Vejez e invisibilidad
–En tu novela abordás con humor la soledad que conlleva la vejez. Salo, pese a sus chistes, vive una situación personal muy difícil.
–Parte central del conflicto del personaje es esta condición de invisibilidad que comienzan a cobrar los cuerpos en determinado momento. Dejan de ser un cuerpo observado, deseable y generador de hormonas y empiezan a volverse invisibles. Siempre recuerdo a una persona que conocí hace mucho tiempo, una señora muy guapa que había sido modelo y que me decía que vivió con mucha angustia el momento en que en la calle habían dejado de mirarla. Descubrió que se había vuelto transparente, invisible. Creo que eso es común a toda la humanidad. Hay un momento en que el cuerpo deja de ser mirado como el cuerpo ambicionado. Salo lucha contra su condición: viudo, solo, consumidor de Rivotril e igual insomne, con una profesión que ha entrado en una condición obsoleta y repudiable como es la de peletero y, frente a eso, sale a ganarle a la situación.
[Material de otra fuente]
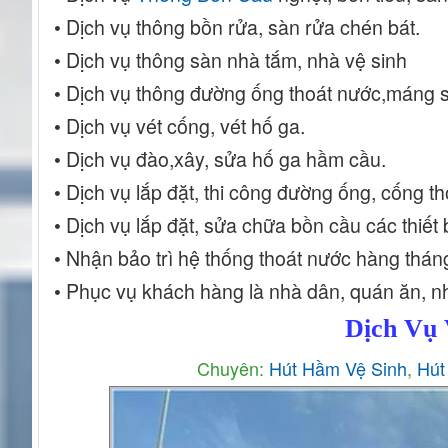
• Dịch vụ thông bồn rửa, sàn rửa chén bát.
• Dịch vụ thông sàn nhà tắm, nhà vệ sinh
• Dịch vụ thông đường ống thoát nước,máng s
• Dịch vụ vét cống, vét hố ga.
• Dịch vụ đào,xây, sửa hố ga hầm cầu.
• Dịch vụ lắp đặt, thi công đường ống, cống t
• Dịch vụ lắp đặt, sửa chữa bồn cầu các thiết
• Nhận bảo trì hệ thống thoát nước hàng thá
• Phục vụ khách hàng là nhà dân, quán ăn, nh
Dịch Vụ 
Chuyên:
Hút Hầm Vệ Sinh
,
Hút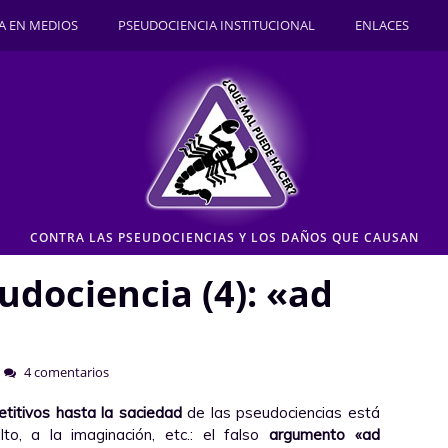
A EN MEDIOS
PSEUDOCIENCIA INSTITUCIONAL
ENLACES
CONTRA LAS PSEUDOCIENCIAS Y LOS DAÑOS QUE CAUSAN
udociencia (4): «ad
4 comentarios
etitivos hasta la saciedad
de las pseudociencias está
to, a la imaginación, etc.: el falso
argumento «ad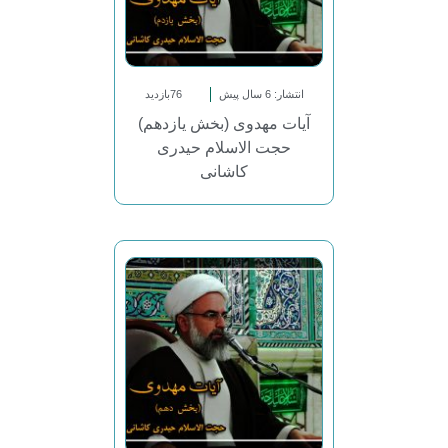
انتشار: 6 سال پیش
76بازدید
آیات مهدوی (بخش یازدهم)
حجت الاسلام حیدری
کاشانی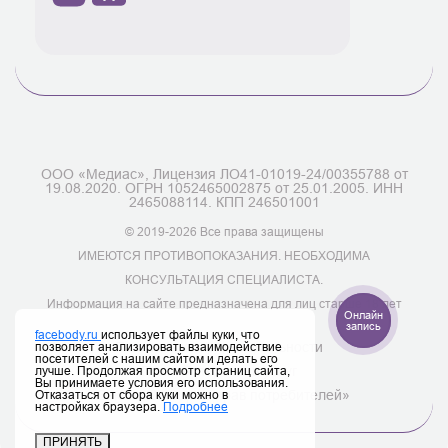
ООО «Медиас», Лицензия ЛО41-01019-24/00355788 от
19.08.2020. ОГРН 1052465002875 от 25.01.2005. ИНН
2465088114. КПП 246501001
© 2019-2026 Все права защищены
ИМЕЮТСЯ ПРОТИВОПОКАЗАНИЯ. НЕОБХОДИМА
КОНСУЛЬТАЦИЯ СПЕЦИАЛИСТА.
Информация на сайте предназначена для лиц старше 18 лет
Онлайн
запись
facebody.ru
использует файлы куки, что
позволяет анализировать взаимодействие
Политика конфиденциальности
посетителей с нашим сайтом и делать его
лучше. Продолжая просмотр страниц сайта,
Полный перечень услуг
Вы принимаете условия его использования.
Отказаться от сбора куки можно в
Закон «О защите прав потребителей»
настройках браузера.
Подробнее
ПРИНЯТЬ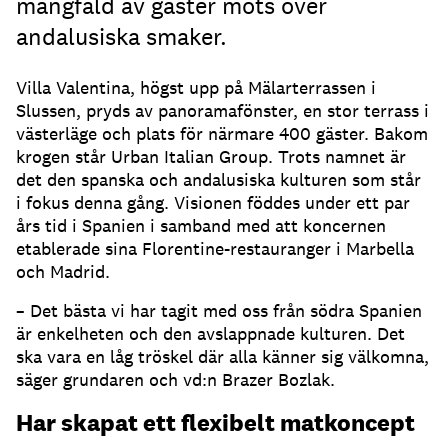
mångfald av gäster möts över
andalusiska smaker.
Villa Valentina, högst upp på Mälarterrassen i
Slussen, pryds av panoramafönster, en stor terrass i
västerläge och plats för närmare 400 gäster. Bakom
krogen står Urban Italian Group. Trots namnet är
det den spanska och andalusiska kulturen som står
i fokus denna gång. Visionen föddes under ett par
års tid i Spanien i samband med att koncernen
etablerade sina Florentine-restauranger i Marbella
och Madrid.
– Det bästa vi har tagit med oss från södra Spanien
är enkelheten och den avslappnade kulturen. Det
ska vara en låg tröskel där alla känner sig välkomna,
säger grundaren och vd:n Brazer Bozlak.
Har skapat ett flexibelt matkoncept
Los que escribimos teatro sabemos bien cuál es el valor del conflicto, la capacidad de tracción que puede tener en el relato porque la acción deviene del conflicto. Escribí las aventuras de alguien que lucha contra su condición. No es lo mismo la búsqueda del amor a los 20, los 40 o después de los 65. Y aquí aparece el sesgo moral inevitable que tiene esta escritura que es descubrir que la felicidad está en los otros, está en salir de la cueva, en sentir que con otro me expando y que solo me contraigo. Se llegue o no al amor, se llegue o no al sexo, la felicidad está siempre en los otros.